Probes are made of aluminum or carbon-fibre and look like collapsible tent poles. Most poles extend to 240–300cm; if you spend time in places with a deep snowpack, there are also 320cm probes. Probes also have other uses, such as testing crevasse bridges and cornices, and checking snowpack depth (a 320cm probe is useful for this).
Always check that your probe is in good working order. If you use it a lot, the mechanisms that stiffen the sections into a useful probe wear out. You don’t want your probe to fall apart in the middle of a search.
Finding the location of a victim is critical, but effective digging is where you’re really going to save time. In the seconds after an avalanche, even fresh powder will solidify so densely that you can’t even push your hand into it. A tough avalanche snow shovel is a must. Some tips for choosing a backcountry shovel:
- Look for a tough metal blade so it won’t break in snow that can feel hard as rock. No plastic shovels.
- Make sure it fits into your backpack.
- Common shovel grips are the T-, L- and D-shape. If you want something lighter and more compact, go for the T- or L-shaped grips. But if you want a shovel you can use more comfortably with gloves, the D-shaped grip is your best option.
- Some models have telescoping handles that extend to give you better leverage when you’re digging.
The most important thing about shovels? That everybody in your group has one. It’s also worth practising your shovel technique in teams of two or three so your group is as efficient as possible. When you take an avalanche training course, you’ll learn the fastest ways to dig.
Avalanche safety training
Learn how to use your gear and practice using it often. Take an Avalanche Skills Training Level 1 course to learn critical skills and decision-making tools. We also recommend taking a one-day Companion Rescue Skills course. If you can, it’s great to take this course with your friends or backcountry buddies so you can learn and practice together. Remember – you’ll be counting on each other in the case of a rescue.
“If you’re looking for some introductory material before taking a course, click on the learn section of avalanche.ca. We’ve got some great online education that can help set the stage for your backcountry training.” Mary Clayton, Avalanche Canada
Over the last few years, inflatable backpacks (sometimes referred to as “avalanche backpacks”) have becoming popular with backcountry users. They’re designed to help keep people closer to the surface during an avalanche, can help with visibility, and can help to protect against the trauma that causes many avalanche fatalities.
How does an avalanche airbag work?
When an avalanche happens, the person wearing the airbag system needs to pull a trigger to inflate the airbag – it’s not automated like a car airbag. Some manufacturers use compressed-air cartridges and some use electronically powered fans (like Arc’teryx Voltair or Black Diamond JetForce) to inflate the bag.
The bag stays inflated for a few minutes, which effectively increases the volume of the person wearing it. That can help them stay closer to the surface of the sliding debris. It also offers some protection for a person’s head and neck. The critical part of an airbag’s effectiveness depends on the victim being in the moving debris.

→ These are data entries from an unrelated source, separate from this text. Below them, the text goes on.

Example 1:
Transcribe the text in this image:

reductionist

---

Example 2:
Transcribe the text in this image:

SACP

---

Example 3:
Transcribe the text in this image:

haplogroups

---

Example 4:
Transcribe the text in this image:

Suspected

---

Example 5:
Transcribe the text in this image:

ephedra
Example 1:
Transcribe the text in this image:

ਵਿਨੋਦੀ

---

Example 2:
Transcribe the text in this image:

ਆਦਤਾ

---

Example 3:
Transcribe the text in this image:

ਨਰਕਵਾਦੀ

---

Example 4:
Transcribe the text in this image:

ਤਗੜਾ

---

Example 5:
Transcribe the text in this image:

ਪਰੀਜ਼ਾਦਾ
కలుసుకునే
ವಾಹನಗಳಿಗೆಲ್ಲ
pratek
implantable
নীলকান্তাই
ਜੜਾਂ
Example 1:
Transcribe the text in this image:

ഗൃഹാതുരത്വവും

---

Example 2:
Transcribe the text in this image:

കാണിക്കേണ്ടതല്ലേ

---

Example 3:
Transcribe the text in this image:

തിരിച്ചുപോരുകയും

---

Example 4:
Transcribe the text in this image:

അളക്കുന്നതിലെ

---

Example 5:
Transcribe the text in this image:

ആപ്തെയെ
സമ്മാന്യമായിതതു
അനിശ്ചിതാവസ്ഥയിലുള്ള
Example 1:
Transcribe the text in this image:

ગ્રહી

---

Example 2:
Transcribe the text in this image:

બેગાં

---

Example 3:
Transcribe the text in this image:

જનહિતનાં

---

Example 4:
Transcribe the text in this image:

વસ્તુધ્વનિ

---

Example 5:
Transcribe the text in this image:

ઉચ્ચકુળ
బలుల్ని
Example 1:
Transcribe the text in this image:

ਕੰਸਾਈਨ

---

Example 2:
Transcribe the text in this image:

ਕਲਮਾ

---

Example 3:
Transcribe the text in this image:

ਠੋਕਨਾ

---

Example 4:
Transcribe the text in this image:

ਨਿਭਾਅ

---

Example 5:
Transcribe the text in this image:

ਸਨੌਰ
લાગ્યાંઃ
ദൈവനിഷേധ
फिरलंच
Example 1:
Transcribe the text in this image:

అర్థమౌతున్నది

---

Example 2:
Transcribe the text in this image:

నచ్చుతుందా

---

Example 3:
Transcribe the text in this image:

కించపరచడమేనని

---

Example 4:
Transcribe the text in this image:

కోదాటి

If you’re caught near the bottom of the slide, or in a depression, the airbag won’t bring you to the surface.
It’s important that you know how to use your airbag properly, including how to set it up, wear it and deploy it. An avalanche airbag is never guaranteed to keep you safe, and it’s not a substitute for your transceiver, probe, shovel and avalanche training.
Air travel with airbags
Note: If you’re travelling by plane with your airbag, check the policies to see if you can have a full pressure cartridge onboard. In some cases, you might be restricted to carrying an empty cartridge that you’ll have to refill after you’ve reached you’ve landed, or go with an electronic option.